# Überträgt HDMI 1.4 120Hz auf TFT Monitore



## sbkenzo (20. August 2011)

*Überträgt HDMI 1.4 120Hz auf TFT Monitore*

gelöscht


----------



## OctoCore (23. August 2011)

*AW: Überträgt HDMI 1.4 120Hz auf TFT Monitore*

120 Hz mit HDMI? Würde ich mich nicht drauf verlassen. In welcher Auflösung?
Wirf mal einen Blick in die Wikipedia
Die Sache scheint nicht so unkritisch zu sein. Da würde ich lieber bei DVI bleiben.
HDMI macht 3D-TV möglich - aber das läuft nicht mit 120 Hz, wie die Sache mit den Shutterbrillen am 120 Hz-Monitor. Ist ein anderes Verfahren.
Nachtrag: HDMI ist von der Bandbreite ja beschränkt, weil single Link.
Schau mal >hier<.
Natürlich können die Grafikkarten in der Regel Dual Link (auch onboard), nur eben nicht bei HDMI-Anschluß.
120 Hz mit Full-HD wirst du wohl nur mit dem DVI-Anschluss hinbekommen, wenn ich nicht ganz falsch liege.


----------



## Herbboy (23. August 2011)

*AW: Überträgt HDMI 1.4 120Hz auf TFT Monitore*

Die Grundfrage wäre eher: was genau ist denn Deine "Sorge" ? Ist Dein Notebook stark genug für locker mehr als 60-80FPS, und Du willst die FPS dann halt auf dem TFT auch nutzen, oder hast Du nur Sorge, dass das Bild mit 60Hz in irgendeiner Form schlechter ist?


----------



## OctoCore (23. August 2011)

*AW: Überträgt HDMI 1.4 120Hz auf TFT Monitore*

Das Bild soll mit 120 Hz besser sein.

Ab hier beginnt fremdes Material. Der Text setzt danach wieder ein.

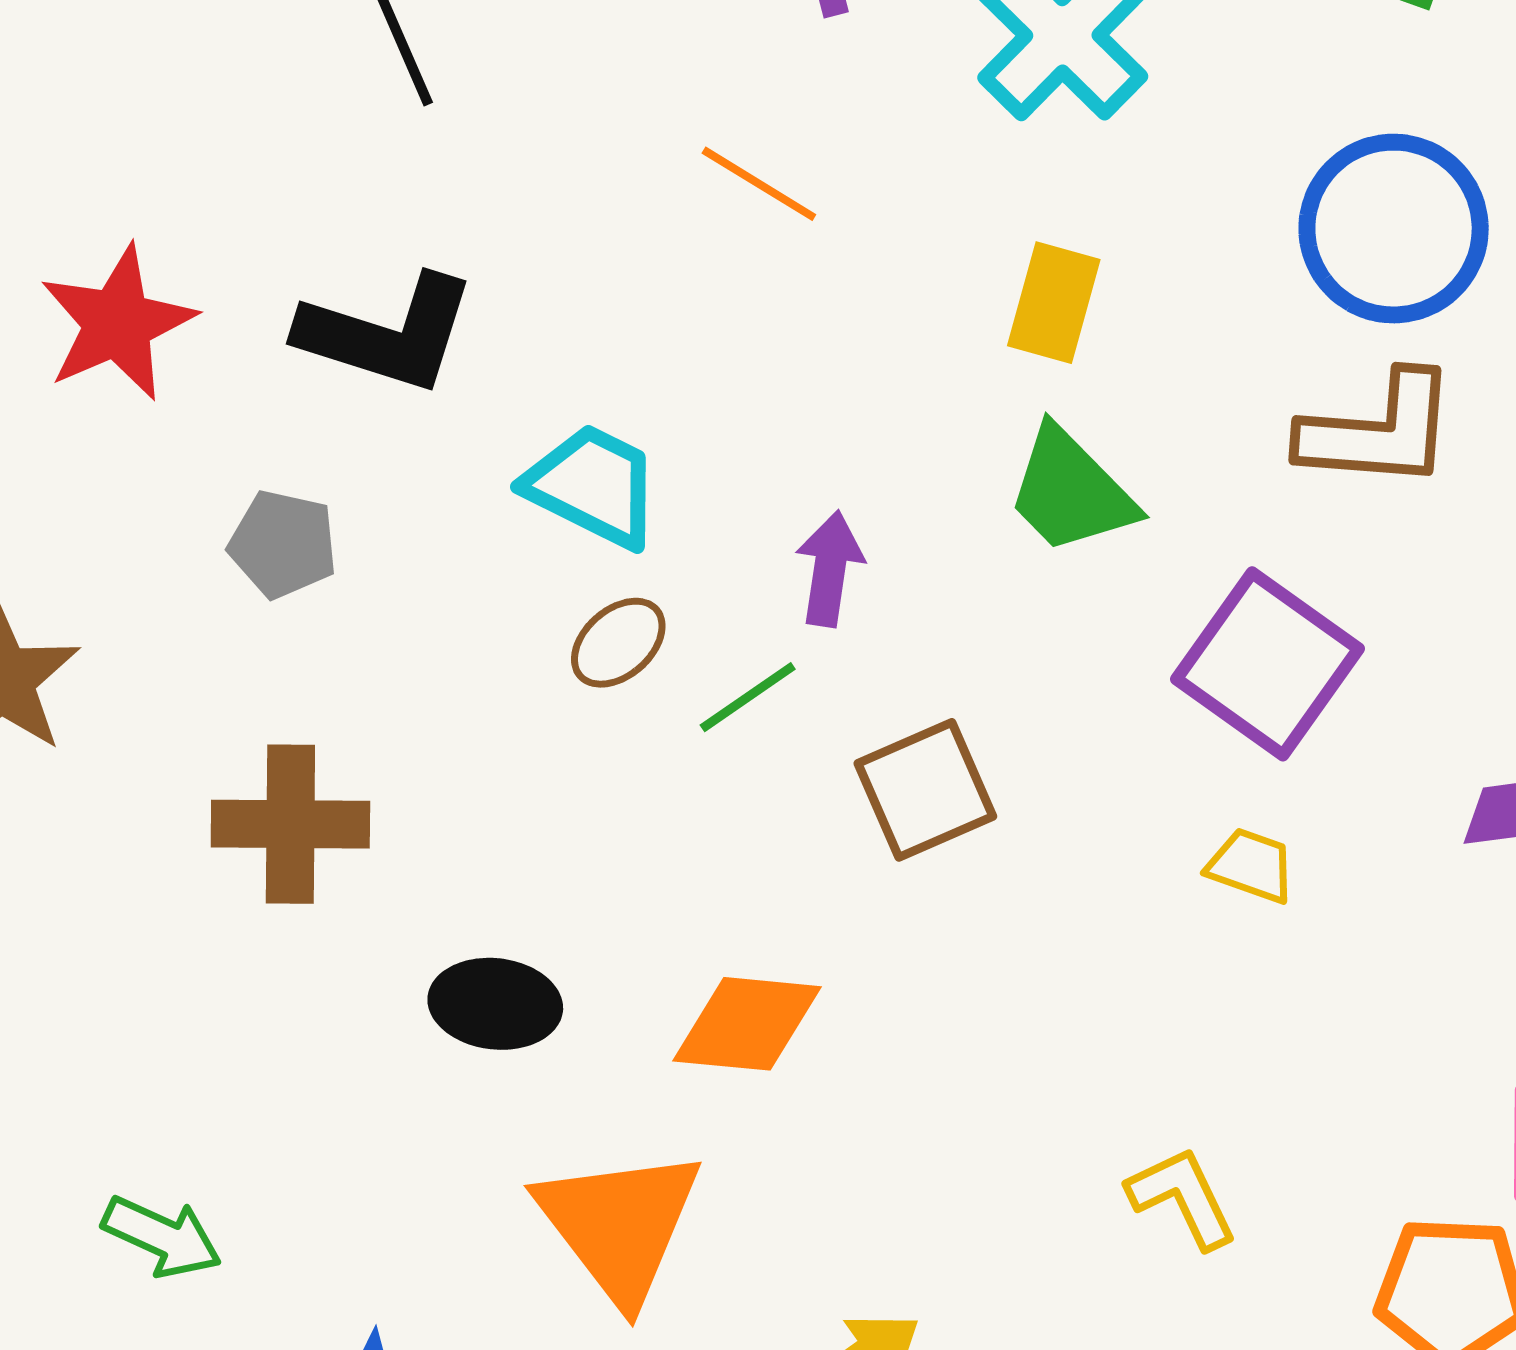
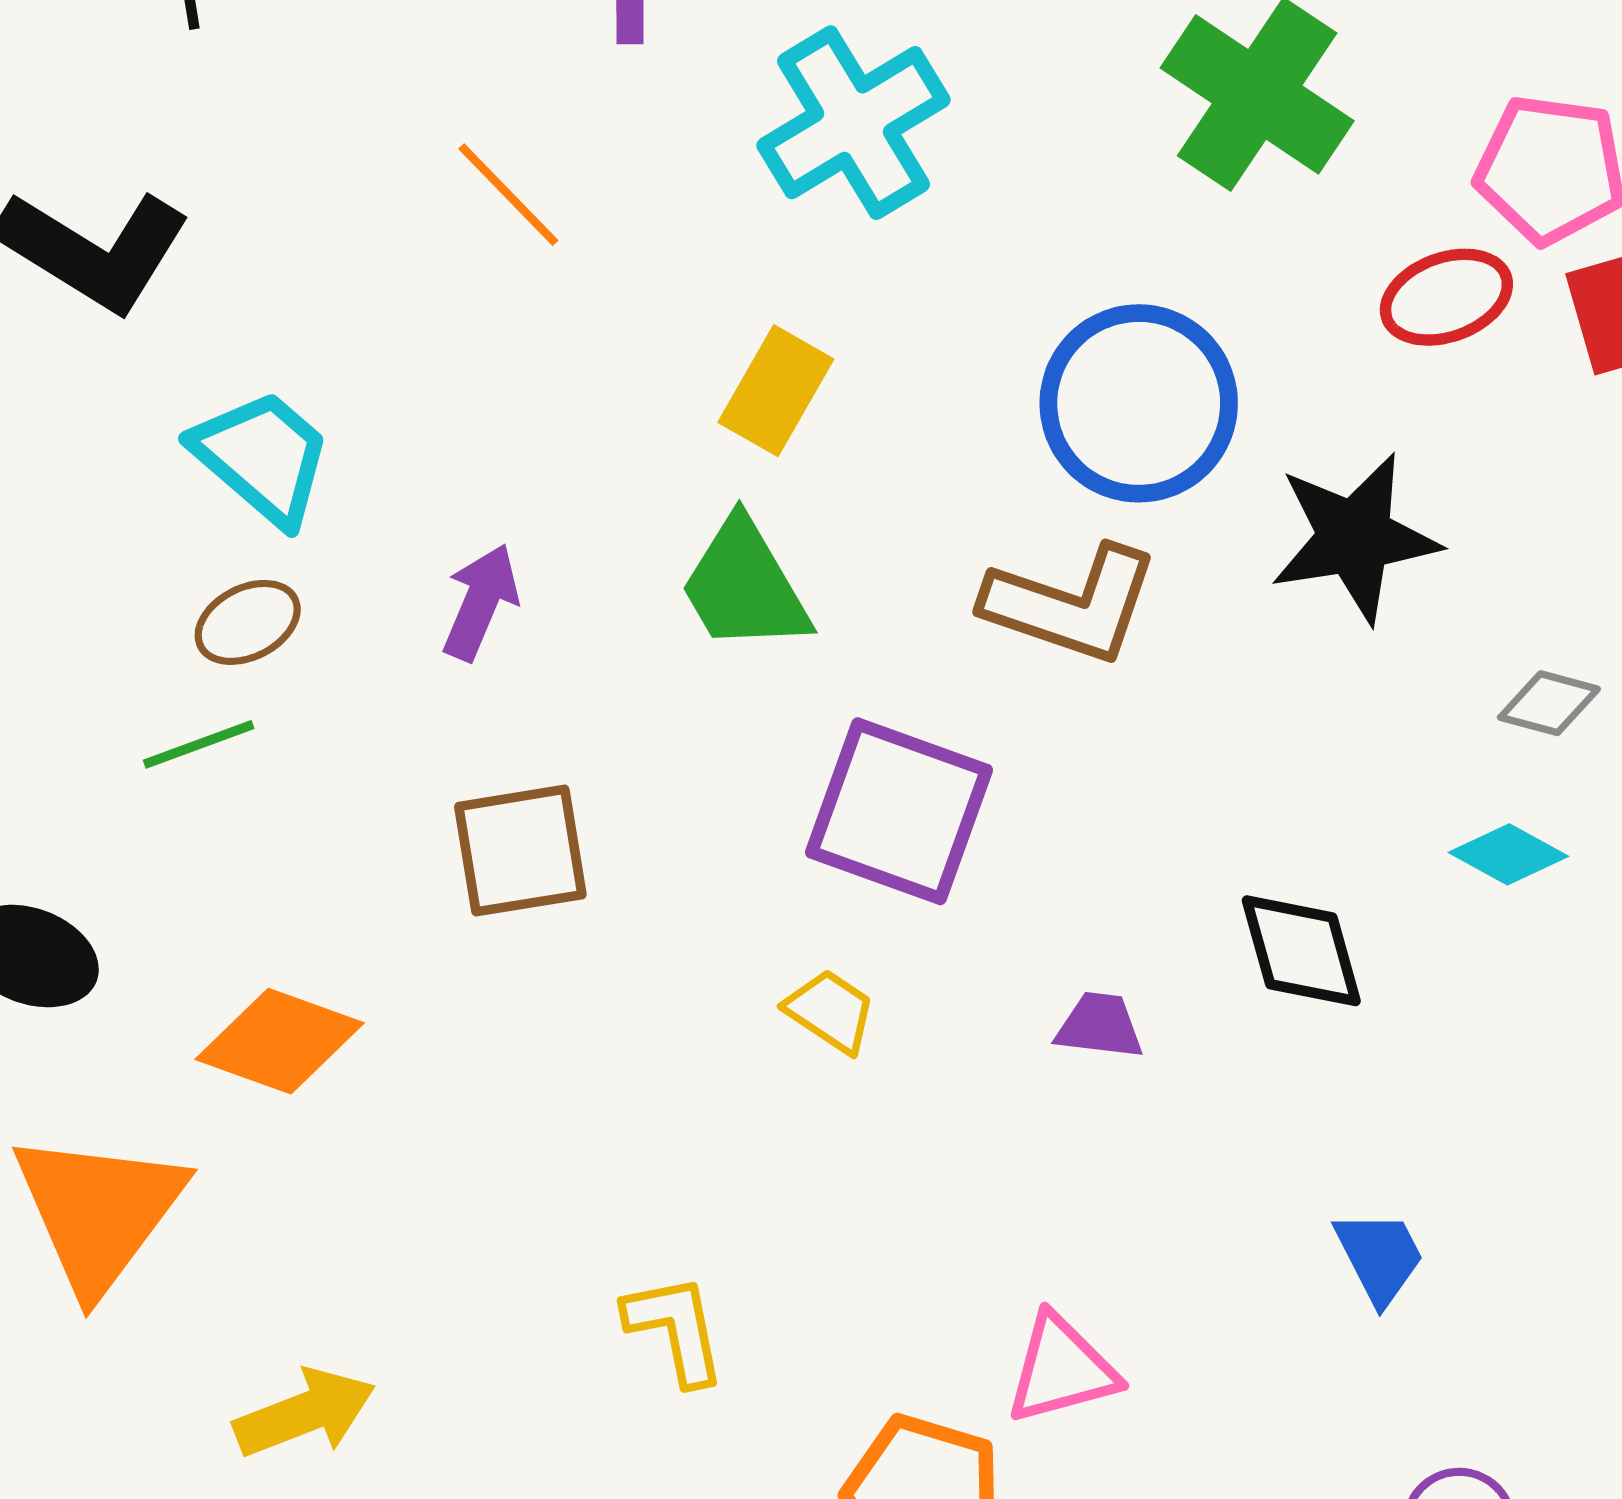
purple square: (1268, 664) -> (899, 811), turned -30
green line: (748, 697) -> (199, 744), moved

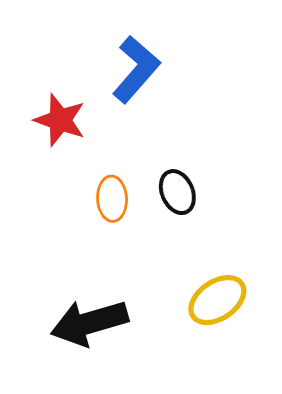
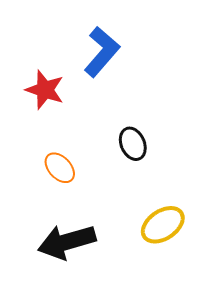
orange ellipse: (112, 199) -> (60, 168), moved, turned -40

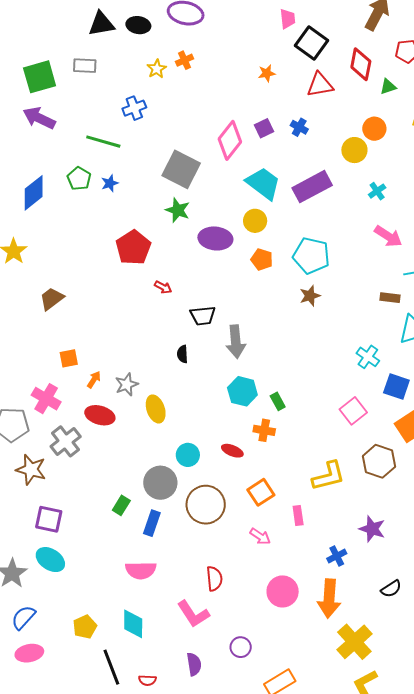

Wurde zumindest in der PCGH und anderswo geschrieben. Unabhängig davon, ob der angeschlossene Rechner bzw. die Grafikkarte 200 oder 20 FPS liefern kann.
Aber ich habe das so verstanden, weil er auf HDMI 1.4 herumreitet: HDMI 1.4 kann 3D. 3D bzw. Stereoskopie am PC braucht einen 120 Hz-Monitor. Also kann HDMI 1.4 einen Monitor mit 120 Hz ansteuern.
Klar kann HDMI einen Monitor mit 120 Hz ansteuern. Aber durch die beschränkte Bandbreite nur bei kleinen Auflösungen.
Die Grenze liegt bei 1600x1200 oder 1920x1200 - so aus dem Kopf fällts mir grade nicht so genau ein - bei 60 Hz.
Für 120 Hz in hoher Auflösung braucht man Dual-Link-DVI.


----------